Prove by induction that $$\lim_{x \to a} \frac{x^n-a^n}{x-a}=na^{n-1}.$$

I did a strange proof using two initial results: We know that result is true for $n=1$ and $n=2$. Assuming the result is true for $n=k-1$ and $n=k$, I can prove the result for $n=k+1$. For this I used my assumption for the case of $n=k$, and used a random multiplier to get the desired result: $$\lim_{x \to a} \frac{x^{k}-a^{k}}{x-a}·\frac{x+a}{x+a}.$$ During the simplification I had to use my $n=k-1$ case result as well.

Is this proof OK in terms of induction principle? I can show my whole working if needed.

Thank you.

Edit

whole proof:

$\lim_{x \to a} \frac{x^{k}-a^{k}}{x-a}·\frac{x+a}{x+a}=k.a^{k-1}$ (I'll omit limit notation for clarity)

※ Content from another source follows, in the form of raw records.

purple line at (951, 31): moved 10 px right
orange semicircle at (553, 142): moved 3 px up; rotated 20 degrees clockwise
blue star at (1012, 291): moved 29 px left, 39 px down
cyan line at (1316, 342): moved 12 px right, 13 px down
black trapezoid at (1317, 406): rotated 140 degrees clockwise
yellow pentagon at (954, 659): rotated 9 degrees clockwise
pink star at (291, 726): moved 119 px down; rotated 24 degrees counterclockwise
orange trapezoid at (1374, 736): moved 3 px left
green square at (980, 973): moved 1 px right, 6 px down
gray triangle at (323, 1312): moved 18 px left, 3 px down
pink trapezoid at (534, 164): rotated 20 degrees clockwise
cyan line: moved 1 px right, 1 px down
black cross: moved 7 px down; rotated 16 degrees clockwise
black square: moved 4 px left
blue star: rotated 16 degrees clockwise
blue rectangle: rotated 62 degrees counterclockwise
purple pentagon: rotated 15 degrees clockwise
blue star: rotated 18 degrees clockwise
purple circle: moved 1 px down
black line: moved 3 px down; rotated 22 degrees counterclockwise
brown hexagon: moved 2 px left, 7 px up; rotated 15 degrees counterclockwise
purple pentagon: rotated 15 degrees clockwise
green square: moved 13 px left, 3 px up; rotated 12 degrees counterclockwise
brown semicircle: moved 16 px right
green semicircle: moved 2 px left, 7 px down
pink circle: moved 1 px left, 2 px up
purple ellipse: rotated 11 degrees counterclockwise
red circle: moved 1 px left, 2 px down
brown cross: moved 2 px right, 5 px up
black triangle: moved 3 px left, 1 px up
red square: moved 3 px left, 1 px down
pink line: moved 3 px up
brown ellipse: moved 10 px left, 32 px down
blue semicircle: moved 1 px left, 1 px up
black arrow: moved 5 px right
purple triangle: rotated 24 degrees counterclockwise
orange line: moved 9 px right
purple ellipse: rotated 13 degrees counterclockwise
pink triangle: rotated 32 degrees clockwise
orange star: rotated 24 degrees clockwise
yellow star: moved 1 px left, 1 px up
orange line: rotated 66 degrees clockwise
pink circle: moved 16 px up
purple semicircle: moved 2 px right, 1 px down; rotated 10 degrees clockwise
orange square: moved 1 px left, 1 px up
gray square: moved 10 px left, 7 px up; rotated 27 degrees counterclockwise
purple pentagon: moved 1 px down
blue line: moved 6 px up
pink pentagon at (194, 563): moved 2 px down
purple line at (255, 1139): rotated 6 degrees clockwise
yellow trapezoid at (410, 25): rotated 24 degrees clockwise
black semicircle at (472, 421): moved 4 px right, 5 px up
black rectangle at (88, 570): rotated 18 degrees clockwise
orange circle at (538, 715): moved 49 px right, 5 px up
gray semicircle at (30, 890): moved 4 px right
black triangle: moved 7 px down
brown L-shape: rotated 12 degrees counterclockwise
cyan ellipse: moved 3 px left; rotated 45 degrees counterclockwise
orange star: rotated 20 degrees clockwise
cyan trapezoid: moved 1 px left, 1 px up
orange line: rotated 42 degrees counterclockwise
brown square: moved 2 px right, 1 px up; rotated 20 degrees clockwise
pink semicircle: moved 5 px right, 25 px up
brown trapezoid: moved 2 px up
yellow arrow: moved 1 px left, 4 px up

$$\frac{x^{k}-a^{k}}{x-a}·\frac{x+a}{x+a}=k.a^{k-1}$$

$$\frac{1}{2a}\frac{x^{k+1}+ax^k-a^kx-a^{k+1}}{x-a}=k.a^{k-1}$$

$$\frac{1}{2a}(\frac{x^{k+1}-a^{k+1}}{x-a}+\frac{ax(x^{k-1}-a^{k-1})}{x-a})=k.a^{k-1}$$

$$\frac{1}{2a}[\frac{x^{k+1}-a^{k+1}}{x-a}+{a^2(k-1).a^{k-2}}]=k.a^{k-1}$$

Hence, $$\lim_{x \to a} \frac{x^{k+1}-a^{k+1}}{x-a}=(k+1)a^{k}.$$

Answer 1

Hint $$\frac{x^{n+1}-a^{n+1}}{x-a}=\frac{x^{n+1}-ax^n}{x-a}+\frac{ax^n-a^{n+1}}{x-a}$$

Answer 2

$$x^{n+1}-a^{n+1}=(x-a)(x^n+a^n)+ax(x^{n-1}-a^{n-1})$$

Answer 3

My algebra would be:

Suppose $\lim_\limits{x\to a} \frac {x^n-a^n}{x-a} = na^{n-1}$

Show that $\lim_\limits{x\to a} \frac {x^{n+1}-a^{n+1}}{x-a} = na^{n}$

$\frac {x\cdot x^{n} - a\cdot a^{n}}{x-a}$

Add and subtract the same term such that your expression will factor into something that lest you use the inductive hypothesis.

$\frac {x\cdot x^{n} -xa^n+xa^n- a\cdot a^{n}}{x-a}\\ \frac {x(x^{n} -a^n)}{x-a} +\frac{x -a}{x-a}a^n$

Then invoke the inductive hypothesis. Evaluate the limits for what remains and you are done.